Bibione, invece, fa l’esatto contrario
La sosta a pagamento, per rendere la località fruibile a tutti, in maniera comoda e ordinata, garantendo la rotazione delle auto, come ha spiegato il sindaco di Lignano Luca Fanotto, potrebbe essere utile e necessaria, se il centro fosse affollato, ma visto che i turisti ancora scarseggiano, fine settimana a parte, 90 centesimi l’ora sono un inutile balzello. Inoltre, nuove transenne ‘firmate’ Comune, impediscono la sosta, libera fino all’anno scorso, anche ai bordi di alcune strade. Giornalai e baristi lungo il ‘treno’ di Pineta raccontano di pendolari del fine settimana e di pochi, preziosi, turisti che si fermano al massimo cinque giorni, ma non spendono un euro in più del gelato. Tutti aspettano agosto, sperando che il popolo dei vacanzieri non cerchi località più convenienti, anche a due passi da Lignano.

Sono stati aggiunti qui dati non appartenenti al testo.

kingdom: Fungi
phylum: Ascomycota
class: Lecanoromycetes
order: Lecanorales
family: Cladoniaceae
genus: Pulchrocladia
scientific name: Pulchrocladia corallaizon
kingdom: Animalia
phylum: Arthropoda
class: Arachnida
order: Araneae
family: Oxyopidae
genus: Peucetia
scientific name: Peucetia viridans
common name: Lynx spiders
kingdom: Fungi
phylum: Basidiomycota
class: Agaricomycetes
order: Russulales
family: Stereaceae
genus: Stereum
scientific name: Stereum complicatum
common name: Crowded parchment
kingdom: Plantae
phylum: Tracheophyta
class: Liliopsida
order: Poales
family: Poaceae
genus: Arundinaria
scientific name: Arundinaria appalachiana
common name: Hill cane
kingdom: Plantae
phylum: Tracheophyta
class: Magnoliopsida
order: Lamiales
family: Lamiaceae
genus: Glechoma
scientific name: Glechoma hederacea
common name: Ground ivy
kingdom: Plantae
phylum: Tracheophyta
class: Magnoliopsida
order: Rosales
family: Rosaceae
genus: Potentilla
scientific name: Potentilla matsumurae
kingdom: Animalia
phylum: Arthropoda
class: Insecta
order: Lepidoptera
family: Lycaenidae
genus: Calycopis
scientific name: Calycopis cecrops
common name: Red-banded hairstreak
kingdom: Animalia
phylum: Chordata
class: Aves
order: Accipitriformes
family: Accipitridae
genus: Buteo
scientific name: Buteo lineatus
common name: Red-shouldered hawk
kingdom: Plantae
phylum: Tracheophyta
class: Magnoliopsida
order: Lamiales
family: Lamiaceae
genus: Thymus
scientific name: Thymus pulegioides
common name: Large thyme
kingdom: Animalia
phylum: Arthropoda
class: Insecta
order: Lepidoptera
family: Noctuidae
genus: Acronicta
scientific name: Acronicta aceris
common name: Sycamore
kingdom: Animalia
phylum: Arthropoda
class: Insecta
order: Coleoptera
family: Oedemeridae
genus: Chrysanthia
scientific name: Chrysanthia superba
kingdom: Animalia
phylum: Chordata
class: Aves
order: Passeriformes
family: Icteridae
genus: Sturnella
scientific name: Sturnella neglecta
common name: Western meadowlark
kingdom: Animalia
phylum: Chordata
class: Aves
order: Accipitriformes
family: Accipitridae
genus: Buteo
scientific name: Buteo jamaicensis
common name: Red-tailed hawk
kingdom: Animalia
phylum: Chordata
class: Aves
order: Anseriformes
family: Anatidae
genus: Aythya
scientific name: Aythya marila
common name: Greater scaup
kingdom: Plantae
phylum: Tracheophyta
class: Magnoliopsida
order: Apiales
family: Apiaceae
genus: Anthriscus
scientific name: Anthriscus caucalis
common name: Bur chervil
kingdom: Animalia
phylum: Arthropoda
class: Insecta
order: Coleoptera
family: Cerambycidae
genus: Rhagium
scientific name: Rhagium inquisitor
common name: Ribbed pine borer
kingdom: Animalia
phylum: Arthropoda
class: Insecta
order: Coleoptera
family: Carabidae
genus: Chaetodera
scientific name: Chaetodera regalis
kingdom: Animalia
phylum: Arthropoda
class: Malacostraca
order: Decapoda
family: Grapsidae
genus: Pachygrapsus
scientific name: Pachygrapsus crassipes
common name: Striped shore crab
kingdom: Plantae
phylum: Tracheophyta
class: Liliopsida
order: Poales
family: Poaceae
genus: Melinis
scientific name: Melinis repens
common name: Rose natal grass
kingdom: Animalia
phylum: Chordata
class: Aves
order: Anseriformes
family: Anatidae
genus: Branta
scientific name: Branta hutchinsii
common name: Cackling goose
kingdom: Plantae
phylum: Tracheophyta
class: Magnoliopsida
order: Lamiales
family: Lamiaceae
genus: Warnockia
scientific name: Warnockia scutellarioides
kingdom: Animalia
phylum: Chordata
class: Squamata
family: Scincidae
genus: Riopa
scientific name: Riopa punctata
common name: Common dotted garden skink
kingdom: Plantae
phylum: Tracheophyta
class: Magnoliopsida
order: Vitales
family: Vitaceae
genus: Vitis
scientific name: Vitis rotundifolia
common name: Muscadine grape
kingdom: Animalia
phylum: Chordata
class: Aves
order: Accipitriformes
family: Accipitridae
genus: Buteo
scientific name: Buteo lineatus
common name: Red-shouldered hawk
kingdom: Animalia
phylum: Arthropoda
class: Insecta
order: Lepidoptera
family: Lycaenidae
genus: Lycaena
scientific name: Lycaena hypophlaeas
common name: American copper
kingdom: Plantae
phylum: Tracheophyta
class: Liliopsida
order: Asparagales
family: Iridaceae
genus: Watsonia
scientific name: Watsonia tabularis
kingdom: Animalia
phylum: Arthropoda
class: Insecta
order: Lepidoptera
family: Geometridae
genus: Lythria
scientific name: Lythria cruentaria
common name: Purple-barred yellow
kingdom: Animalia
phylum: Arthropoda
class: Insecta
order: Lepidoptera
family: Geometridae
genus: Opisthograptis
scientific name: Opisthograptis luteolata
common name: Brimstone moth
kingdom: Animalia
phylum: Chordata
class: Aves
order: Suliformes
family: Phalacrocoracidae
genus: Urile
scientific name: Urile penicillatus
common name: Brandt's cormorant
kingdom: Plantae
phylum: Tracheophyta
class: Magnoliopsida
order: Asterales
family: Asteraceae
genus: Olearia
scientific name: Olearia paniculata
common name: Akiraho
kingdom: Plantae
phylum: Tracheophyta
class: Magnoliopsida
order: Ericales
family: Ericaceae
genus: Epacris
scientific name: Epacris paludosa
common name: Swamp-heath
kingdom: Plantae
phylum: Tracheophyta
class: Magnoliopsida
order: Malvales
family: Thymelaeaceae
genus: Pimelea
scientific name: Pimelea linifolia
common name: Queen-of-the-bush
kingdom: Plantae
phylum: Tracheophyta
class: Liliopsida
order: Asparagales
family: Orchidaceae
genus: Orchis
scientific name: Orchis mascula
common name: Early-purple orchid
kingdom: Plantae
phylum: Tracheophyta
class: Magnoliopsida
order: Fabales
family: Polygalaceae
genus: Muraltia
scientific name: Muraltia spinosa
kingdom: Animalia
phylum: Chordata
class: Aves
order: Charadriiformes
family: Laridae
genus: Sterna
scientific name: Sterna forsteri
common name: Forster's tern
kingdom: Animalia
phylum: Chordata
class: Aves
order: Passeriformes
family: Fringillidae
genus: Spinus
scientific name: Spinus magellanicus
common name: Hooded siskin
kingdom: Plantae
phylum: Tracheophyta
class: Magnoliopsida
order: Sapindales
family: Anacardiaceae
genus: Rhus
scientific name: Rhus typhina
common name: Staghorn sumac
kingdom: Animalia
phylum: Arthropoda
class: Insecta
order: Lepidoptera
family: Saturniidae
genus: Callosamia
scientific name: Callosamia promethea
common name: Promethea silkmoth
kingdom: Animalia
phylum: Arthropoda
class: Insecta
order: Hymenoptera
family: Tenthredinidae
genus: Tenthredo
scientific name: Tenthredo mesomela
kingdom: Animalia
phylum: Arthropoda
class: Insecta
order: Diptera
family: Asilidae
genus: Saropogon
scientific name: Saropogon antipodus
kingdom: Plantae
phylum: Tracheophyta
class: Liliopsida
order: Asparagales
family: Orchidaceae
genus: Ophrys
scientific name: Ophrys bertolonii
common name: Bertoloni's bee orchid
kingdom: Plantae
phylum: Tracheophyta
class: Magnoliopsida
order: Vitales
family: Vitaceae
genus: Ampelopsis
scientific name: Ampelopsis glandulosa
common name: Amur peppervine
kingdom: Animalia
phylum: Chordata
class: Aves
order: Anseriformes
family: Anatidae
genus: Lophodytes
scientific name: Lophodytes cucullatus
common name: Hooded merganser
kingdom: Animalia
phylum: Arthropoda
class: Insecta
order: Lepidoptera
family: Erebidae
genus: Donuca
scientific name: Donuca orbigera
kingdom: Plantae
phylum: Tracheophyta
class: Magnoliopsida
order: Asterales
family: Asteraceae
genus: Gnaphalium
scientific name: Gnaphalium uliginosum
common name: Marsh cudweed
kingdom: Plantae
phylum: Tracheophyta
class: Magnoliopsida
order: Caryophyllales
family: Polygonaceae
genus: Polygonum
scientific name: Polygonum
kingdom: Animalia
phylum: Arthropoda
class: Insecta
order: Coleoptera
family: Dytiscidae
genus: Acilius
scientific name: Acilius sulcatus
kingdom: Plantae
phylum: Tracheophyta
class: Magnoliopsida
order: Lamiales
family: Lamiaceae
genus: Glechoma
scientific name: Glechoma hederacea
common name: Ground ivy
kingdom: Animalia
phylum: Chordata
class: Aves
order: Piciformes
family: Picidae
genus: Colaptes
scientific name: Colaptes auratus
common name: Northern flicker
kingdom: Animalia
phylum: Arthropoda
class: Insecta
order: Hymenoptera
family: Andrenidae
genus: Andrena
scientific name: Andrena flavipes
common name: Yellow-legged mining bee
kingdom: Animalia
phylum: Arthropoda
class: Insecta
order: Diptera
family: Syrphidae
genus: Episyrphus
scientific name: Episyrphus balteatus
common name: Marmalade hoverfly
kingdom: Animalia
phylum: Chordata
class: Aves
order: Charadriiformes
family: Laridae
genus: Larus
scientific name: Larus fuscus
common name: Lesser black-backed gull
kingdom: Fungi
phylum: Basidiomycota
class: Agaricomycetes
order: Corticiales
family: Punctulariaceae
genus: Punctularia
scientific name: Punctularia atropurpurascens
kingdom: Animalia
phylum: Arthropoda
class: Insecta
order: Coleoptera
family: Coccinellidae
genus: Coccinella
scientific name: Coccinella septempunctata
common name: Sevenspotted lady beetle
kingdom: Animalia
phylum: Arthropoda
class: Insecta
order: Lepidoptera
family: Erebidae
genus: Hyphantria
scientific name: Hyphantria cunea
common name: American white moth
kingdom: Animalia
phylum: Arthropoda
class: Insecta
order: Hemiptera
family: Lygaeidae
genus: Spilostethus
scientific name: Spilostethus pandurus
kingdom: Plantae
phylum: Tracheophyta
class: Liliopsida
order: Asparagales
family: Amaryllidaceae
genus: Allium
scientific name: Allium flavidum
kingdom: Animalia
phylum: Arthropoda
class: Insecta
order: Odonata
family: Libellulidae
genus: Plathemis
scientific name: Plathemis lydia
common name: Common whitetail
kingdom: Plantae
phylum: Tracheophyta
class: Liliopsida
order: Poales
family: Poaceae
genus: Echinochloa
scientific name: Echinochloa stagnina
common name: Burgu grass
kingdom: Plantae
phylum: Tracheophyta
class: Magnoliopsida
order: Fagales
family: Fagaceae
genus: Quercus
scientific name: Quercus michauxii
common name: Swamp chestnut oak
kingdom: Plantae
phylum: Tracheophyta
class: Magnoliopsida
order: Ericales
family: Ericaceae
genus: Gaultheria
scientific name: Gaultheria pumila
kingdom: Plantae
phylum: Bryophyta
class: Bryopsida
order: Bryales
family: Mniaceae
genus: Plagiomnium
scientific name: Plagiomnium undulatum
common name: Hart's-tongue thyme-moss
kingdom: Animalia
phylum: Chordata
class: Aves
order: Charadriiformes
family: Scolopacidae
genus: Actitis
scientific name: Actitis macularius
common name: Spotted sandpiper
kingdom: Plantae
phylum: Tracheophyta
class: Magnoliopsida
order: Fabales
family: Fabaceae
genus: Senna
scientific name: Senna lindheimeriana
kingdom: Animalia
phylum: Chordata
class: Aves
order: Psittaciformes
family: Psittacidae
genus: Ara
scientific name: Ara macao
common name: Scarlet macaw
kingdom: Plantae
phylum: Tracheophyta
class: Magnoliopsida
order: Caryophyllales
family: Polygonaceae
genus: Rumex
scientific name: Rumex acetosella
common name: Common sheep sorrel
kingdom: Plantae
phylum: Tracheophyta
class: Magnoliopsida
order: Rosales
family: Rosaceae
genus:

Bibione, infatti, in questa difficile estate, è più attenta alle esigenze dei vacanzieri, già in sofferenza. L’amministrazione comunale ha optato per una liberalizzazione della sosta, a pagamento anche nel 2019, che quest’anno invece sarà gratuita negli stalli blu fino al 30 settembre. Una scelta, evidenziano dal Comune, presa cercando di dare il proprio contributo alle necessità dei turisti di prossimità, in particolar modo in quest’anno tutt’altro che semplice. Grado, invece, si conferma spiaggia elitaria. Sosta a pagamento da 80 centesimi a un euro l’ora. Ma chi frequenta l’Isola del sole è preparato al salasso.